===== Document text =====
And so we have the rich tradition of the Arabian Nights Tales.

I am amazed at the felicity with which you recounted those stories, weaving magic with your words, even as the threat of death loomed over your head.

And the lifesaver was the cliffhanger. Where you stopped, always at dawn, forcing the Sultan to let you live for one more night that you may finish the story.

You capitalized on the lifeline, wrapping up one story and launching into the next, stopping at the edge of the tale, at the tipping point, as dawn broke over the horizon.

I’ve always been in awe of you. Your ability to draw your Grand Audience into your spell until time meant nothing, while he hung on to every word.

He is one with you, with your story. Nothing else matters. That is the principal power of the story.

Long before the dream of writing first possessed me, I was captivated by your skills. I’ve subconsciously measured the skills of every other storyteller against the yardstick set by you.

A story must make the reader step within its confines, until the boundaries between the story and the reader are blurred, and they are one with each other. As it should be.

After 1001 nights, you ran out of stories, and you told him so. But your stories had changed the Sultan. For a good story never fails to wash over us.

Imagine the relief of the Sultan’s subjects, knowing their daughters are safe, thanks to you. You took on the risk of marrying the Sultan, when you needn’t have. Your heroism, in the face of grave danger, potentially saved thousands of other women.

What stories you wove! People of the land and of the sea, the birds of the air, the beasts of the land and sea, all throwing their collective might into your conjuring.

Every element of your story was in sync. Characters and plots, wrapped in beautiful prose, the whole thing held together by the magic of your voice.

Your stories forced the Sultan to have a change of heart.

Thank you, O Queen.

He is a lucky man, that Sultan.





Saturday, April 18, 2015

Dear Pinocchio

To, 
Pinocchio, 
C/o Geppeto, 
C/o Carlo Collodi



Dear Pinocchio,


“As plain as the nose on your face” What an interesting phrase! In your case, it’s quite literally true.

I wonder what it must feel like to know that every lie you utter, even if it be a harmless, ‘white’ one, will be exposed to the world by your steadily lengthening nose. What a heavy burden to place upon an animated wooden puppet!

As a puppet, you weren’t guided or governed by any conscience or moral system. Why oblige you to act in accordance with something you didn’t have? We humans, despite having access to complicated and intricate value systems and a conscience that is capable of distinguishing between right and wrong, still manage to come up with our own fabrications to delude ourselves and others. Why hold a puppet accountable then?

Of course, I must acknowledge that the elongation of your nose does not depend on lies alone. The strange phenomenon is also in evidence when you’re nervous. And maybe that’s a good sign. Maybe it means that you were basically honest, and that telling a lie made you nervous and stressed you out.

Your goal was simple. You did not want to go to school and study, but preferred to “chase after butterflies, climb trees, and steal birds’ nests.” Exactly how Geppeto, the wood carver, made you -- to “be able to dance, fence and turn somersaults,” so he could “go around the world, to earn my crust of bread and cup of wine.”
=====
Work task A: According to the letters above, what besides lying makes Pinocchio's nose grow longer?
Work task B: For each statement, say whether it agrees with the letters above, and quote the words that decide it: (i) The Queen always stopped her stories at dawn. (ii) The Sultan ended the storytelling after 1001 nights. (iii) Pinocchio wanted to go to school and study.
===== Provided material =====
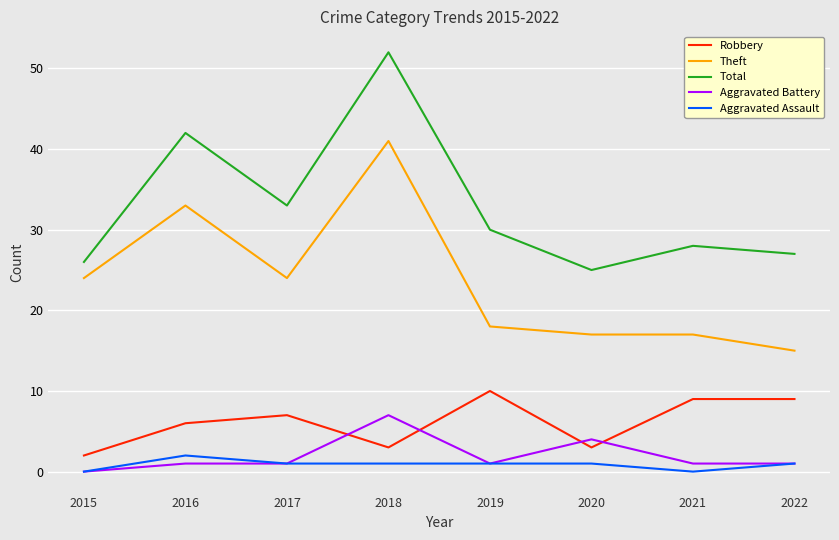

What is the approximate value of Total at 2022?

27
=====
Solution A: Being nervous.

Solution B:
(i) Yes: "Where you stopped, always at dawn"
(ii) No: "After 1001 nights, you ran out of stories, and you told him so."
(iii) No: "You did not want to go to school and study"